Named joint coordinates —
+---+

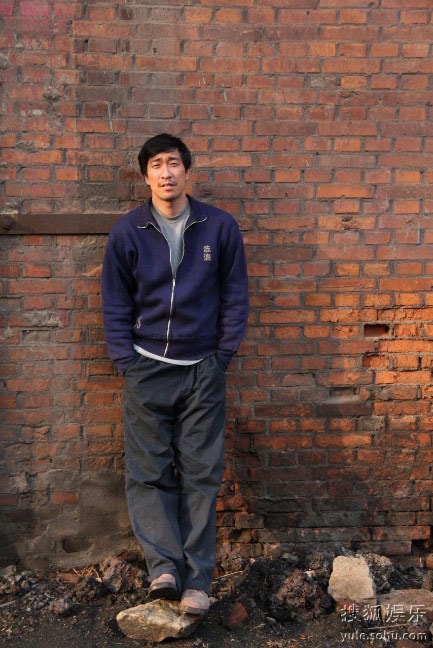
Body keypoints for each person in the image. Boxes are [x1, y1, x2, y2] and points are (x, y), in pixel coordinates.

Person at [101, 133, 249, 616]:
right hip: (146, 368)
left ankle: (198, 582)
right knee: (148, 475)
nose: (166, 173)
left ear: (187, 171)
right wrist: (127, 361)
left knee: (202, 477)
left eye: (173, 163)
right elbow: (115, 302)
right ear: (145, 176)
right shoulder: (128, 231)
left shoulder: (219, 227)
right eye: (156, 165)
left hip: (203, 369)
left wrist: (220, 357)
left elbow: (235, 295)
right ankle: (163, 570)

+---+

Give the entries above again, exactly as written and free of images.

Result of the task —
Body keypoints for each person in the image. Boxes are [x1, y1, x2, y2] and points are (x, y), in pixel coordinates.

Person at [101, 133, 249, 616]:
right hip: (146, 368)
left ankle: (198, 582)
right knee: (148, 475)
nose: (166, 173)
left ear: (187, 171)
right wrist: (127, 361)
left knee: (202, 477)
left eye: (173, 163)
right elbow: (115, 302)
right ear: (145, 176)
right shoulder: (128, 231)
left shoulder: (219, 227)
right eye: (156, 165)
left hip: (203, 369)
left wrist: (220, 357)
left elbow: (235, 295)
right ankle: (163, 570)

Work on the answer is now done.